Fahri menilai, Tim Penanganan Kebakaran Hutan dan Lahan (Karhutla) yang bertugas menangani kabut hal tersebut amatiran.
"Kalau saya sih anggap ini amatir lah, para pekerja ini amatir, harus kerja lebih profesional," kata Fahri di Kompleks Parlemen, Senayan, Jakarta, Senin (16/9/2019).
Fahri mengaku heran, pemerintah dan Tim Penanganan Karhutla tak bisa melacak titik api yang menyebabkan karhutla semakin meluas.

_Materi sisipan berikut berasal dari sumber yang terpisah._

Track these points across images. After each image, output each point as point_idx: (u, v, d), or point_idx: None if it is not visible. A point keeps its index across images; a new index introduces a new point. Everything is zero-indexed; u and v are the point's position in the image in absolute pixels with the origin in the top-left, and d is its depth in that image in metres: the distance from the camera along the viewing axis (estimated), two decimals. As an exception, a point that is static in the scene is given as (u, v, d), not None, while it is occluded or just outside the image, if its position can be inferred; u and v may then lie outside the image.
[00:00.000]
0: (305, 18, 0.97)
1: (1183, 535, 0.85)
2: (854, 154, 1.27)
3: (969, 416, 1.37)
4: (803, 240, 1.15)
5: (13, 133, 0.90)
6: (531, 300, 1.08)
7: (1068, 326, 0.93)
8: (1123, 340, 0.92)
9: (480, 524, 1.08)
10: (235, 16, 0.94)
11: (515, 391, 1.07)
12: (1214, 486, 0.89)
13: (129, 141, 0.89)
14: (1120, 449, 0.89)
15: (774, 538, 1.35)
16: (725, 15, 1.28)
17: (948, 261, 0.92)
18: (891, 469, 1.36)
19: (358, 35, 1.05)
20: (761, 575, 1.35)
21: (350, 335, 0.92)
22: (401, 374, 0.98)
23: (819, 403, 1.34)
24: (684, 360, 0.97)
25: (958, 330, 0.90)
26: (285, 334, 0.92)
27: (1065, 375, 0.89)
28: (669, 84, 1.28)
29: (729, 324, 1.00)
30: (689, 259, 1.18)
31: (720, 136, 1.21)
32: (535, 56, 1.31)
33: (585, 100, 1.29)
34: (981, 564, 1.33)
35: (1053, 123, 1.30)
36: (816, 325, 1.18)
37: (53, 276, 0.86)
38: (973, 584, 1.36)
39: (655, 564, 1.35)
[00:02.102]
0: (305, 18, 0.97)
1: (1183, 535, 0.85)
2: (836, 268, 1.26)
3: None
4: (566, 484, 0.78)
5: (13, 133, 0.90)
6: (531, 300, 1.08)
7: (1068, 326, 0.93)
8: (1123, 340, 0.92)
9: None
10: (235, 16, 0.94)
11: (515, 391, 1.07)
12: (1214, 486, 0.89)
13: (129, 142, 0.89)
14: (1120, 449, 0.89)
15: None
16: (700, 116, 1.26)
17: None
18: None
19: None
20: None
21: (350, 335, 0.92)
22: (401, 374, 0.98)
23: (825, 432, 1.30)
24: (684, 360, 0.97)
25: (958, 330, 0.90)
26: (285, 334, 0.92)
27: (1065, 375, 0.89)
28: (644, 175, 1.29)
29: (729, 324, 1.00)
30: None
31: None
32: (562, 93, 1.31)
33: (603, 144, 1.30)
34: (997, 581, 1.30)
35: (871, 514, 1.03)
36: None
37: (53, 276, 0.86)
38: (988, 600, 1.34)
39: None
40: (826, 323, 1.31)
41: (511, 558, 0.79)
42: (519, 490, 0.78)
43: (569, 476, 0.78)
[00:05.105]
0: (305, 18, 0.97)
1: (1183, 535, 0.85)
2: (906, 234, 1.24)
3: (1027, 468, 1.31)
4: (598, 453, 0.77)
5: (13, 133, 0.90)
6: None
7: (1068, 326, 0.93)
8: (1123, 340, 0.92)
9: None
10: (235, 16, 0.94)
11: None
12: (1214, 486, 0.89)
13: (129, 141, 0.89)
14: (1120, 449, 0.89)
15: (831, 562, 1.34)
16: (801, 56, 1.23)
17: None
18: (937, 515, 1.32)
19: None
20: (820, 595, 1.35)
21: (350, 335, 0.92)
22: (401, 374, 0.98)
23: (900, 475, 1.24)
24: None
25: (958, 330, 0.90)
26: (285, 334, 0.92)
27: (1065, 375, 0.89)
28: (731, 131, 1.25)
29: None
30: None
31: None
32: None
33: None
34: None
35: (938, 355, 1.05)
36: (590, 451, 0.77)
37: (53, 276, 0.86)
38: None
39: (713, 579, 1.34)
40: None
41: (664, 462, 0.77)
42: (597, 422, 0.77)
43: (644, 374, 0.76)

Padahal, kata Fahri, pemerintah memiliki alat pendeteksi titik api.
"Di Indonesia ini punya alat mitigasi yang benar. Api masa kita nggak bisa baca, karena itu mengeluarkan panas kan. Kayu saja yang ditebang, yang kelihatan putihnya itu, getahnya itu atau apa, itu bisa disensor oleh radar, oleh satelit, masa api kita nggak bisa lacak," ujarnya.
Lebih lanjut, Fahri menyarankan, Presiden Joko Widodo merombak jajaran tim penanganan karhutla saat kabinet baru mendatang.

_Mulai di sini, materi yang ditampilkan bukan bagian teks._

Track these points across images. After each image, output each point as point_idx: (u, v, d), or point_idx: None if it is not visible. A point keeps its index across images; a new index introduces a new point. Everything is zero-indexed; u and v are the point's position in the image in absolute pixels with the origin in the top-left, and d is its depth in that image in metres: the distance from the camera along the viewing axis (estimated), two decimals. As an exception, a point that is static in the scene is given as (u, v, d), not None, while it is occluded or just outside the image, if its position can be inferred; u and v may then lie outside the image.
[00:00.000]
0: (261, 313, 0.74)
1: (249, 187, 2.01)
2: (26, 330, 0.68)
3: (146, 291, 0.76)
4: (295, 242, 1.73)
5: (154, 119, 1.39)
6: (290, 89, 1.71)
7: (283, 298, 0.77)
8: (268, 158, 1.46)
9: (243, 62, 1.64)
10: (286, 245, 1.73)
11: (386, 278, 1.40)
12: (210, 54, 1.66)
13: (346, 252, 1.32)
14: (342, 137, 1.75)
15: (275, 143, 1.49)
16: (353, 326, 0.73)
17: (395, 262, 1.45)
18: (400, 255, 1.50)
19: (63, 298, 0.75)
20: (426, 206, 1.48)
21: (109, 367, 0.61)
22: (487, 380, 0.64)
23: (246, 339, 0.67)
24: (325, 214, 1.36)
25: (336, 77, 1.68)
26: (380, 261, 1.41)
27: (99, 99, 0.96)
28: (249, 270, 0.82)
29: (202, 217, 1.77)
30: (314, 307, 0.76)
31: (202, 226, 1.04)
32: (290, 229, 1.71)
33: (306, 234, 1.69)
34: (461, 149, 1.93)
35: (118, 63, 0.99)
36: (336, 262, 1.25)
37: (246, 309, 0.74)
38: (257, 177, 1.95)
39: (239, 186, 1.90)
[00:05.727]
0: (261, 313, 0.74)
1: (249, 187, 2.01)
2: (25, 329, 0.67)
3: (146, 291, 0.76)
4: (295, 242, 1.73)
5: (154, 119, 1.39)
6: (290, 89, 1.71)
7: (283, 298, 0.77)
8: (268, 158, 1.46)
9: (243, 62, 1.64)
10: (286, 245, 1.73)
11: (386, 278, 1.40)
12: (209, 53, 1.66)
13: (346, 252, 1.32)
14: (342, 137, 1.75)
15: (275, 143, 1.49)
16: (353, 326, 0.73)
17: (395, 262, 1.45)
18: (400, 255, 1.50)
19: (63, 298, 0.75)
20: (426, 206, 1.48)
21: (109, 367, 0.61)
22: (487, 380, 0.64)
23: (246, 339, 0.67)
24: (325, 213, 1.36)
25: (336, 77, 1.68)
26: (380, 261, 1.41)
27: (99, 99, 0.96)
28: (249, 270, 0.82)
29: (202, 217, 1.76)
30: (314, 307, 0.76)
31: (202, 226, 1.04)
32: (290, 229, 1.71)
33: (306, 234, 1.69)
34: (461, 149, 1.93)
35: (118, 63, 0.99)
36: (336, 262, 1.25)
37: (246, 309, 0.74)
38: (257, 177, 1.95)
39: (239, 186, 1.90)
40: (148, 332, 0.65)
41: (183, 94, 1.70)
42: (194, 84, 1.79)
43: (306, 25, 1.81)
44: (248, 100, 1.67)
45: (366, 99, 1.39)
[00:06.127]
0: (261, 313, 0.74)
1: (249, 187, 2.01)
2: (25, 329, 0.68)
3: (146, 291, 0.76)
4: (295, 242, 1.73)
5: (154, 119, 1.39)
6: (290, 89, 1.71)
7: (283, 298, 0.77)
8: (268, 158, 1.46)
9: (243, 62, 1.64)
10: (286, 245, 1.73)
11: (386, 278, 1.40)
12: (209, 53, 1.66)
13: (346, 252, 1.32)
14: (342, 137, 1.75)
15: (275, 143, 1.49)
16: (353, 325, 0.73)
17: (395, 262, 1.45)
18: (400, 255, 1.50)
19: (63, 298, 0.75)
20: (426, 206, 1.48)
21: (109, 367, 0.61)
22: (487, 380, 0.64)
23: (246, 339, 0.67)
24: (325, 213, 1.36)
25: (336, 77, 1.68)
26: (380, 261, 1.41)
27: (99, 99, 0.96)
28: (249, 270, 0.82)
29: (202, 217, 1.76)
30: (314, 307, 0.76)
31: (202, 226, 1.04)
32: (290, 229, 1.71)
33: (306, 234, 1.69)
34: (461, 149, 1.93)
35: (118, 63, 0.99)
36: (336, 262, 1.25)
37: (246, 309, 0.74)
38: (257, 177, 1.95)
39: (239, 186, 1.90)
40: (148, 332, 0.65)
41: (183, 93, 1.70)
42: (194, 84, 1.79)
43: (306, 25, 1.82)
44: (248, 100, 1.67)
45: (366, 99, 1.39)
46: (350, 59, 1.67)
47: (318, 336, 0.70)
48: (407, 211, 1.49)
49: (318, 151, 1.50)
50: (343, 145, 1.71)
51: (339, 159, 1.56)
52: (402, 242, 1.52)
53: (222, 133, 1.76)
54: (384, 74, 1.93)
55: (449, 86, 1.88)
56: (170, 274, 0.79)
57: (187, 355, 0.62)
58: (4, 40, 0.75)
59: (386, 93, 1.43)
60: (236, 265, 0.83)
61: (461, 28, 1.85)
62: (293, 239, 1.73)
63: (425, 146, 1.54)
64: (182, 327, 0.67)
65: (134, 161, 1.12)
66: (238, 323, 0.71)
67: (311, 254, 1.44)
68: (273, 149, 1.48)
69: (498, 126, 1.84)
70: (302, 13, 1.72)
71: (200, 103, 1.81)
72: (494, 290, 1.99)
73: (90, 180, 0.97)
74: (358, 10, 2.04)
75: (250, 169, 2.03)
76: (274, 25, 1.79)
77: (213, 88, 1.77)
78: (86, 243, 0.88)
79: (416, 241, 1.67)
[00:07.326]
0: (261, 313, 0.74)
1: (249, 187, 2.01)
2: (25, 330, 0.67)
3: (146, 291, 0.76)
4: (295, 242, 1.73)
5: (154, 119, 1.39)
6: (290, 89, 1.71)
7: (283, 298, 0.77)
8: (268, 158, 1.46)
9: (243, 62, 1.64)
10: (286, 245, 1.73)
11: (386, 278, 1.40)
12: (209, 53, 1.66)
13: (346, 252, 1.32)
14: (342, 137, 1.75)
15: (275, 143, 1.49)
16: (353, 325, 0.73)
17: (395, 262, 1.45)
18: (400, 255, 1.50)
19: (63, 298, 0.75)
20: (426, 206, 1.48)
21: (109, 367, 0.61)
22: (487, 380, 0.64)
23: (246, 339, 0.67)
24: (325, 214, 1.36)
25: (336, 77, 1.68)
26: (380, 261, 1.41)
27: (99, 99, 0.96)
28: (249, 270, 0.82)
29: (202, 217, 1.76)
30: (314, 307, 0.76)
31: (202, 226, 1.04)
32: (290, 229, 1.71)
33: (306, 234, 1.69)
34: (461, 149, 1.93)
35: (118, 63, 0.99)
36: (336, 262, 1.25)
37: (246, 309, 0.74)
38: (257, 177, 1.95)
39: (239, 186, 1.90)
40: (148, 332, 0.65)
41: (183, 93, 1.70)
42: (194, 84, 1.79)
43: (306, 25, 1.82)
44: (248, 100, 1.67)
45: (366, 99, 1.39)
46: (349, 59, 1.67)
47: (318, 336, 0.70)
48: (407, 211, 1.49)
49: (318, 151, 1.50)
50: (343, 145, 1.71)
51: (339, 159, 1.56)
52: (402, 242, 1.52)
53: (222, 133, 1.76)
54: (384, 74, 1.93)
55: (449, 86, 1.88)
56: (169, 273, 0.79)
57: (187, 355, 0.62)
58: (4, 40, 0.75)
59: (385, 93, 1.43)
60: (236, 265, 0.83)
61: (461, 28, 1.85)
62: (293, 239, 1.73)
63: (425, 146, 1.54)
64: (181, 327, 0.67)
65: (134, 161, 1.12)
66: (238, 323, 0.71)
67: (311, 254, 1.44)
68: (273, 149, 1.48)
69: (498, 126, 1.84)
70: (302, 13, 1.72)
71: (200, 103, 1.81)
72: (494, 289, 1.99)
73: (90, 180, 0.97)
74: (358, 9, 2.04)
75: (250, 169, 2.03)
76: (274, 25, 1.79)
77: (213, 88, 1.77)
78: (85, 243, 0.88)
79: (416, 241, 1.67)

"Sebentar lagi kan presiden ganti tim, ya cari aja tim yang bagus, yang bisa menyelesaikan itu semua. Jangan yang itu-itu aja. Kalau orang yang sama disuruh kerja, kerjaannya nggak selesai-selesai, ya dipecat. Prinsip kerja negara begitu," imbuhnya.
Sebelumnya, Badan Nasional Penanggulangan Bencana (BNPB) menyebut, jumlah titik api atau hotspot di Indonesia tahun ini lebih banyak dibandingkan tahun lalu.
Di seluruh Indonesia, berdasarkan data BNPB, ada 2.862 titik api.
Berdasarkan data terakhir dari Badan Meteorologi, Klimatologi, dan Geofisika (BMKG), terdeteksi asap di wilayah Riau, Jambi, Sumatera Selatan, Sumatera Barat, Kepulauan Riau, Kalimantan Barat.
Kemudian, di Kalimantan Tengah, Kalimantan Selatan, Kalimantan Timur, Kalimantan Utara, Semenanjung Malaysia, Serawak Malaysia, dan Singapura.
Hal ini membuat kualitas udara di sekitar titik api dan wilayah yang terdampak memburuk.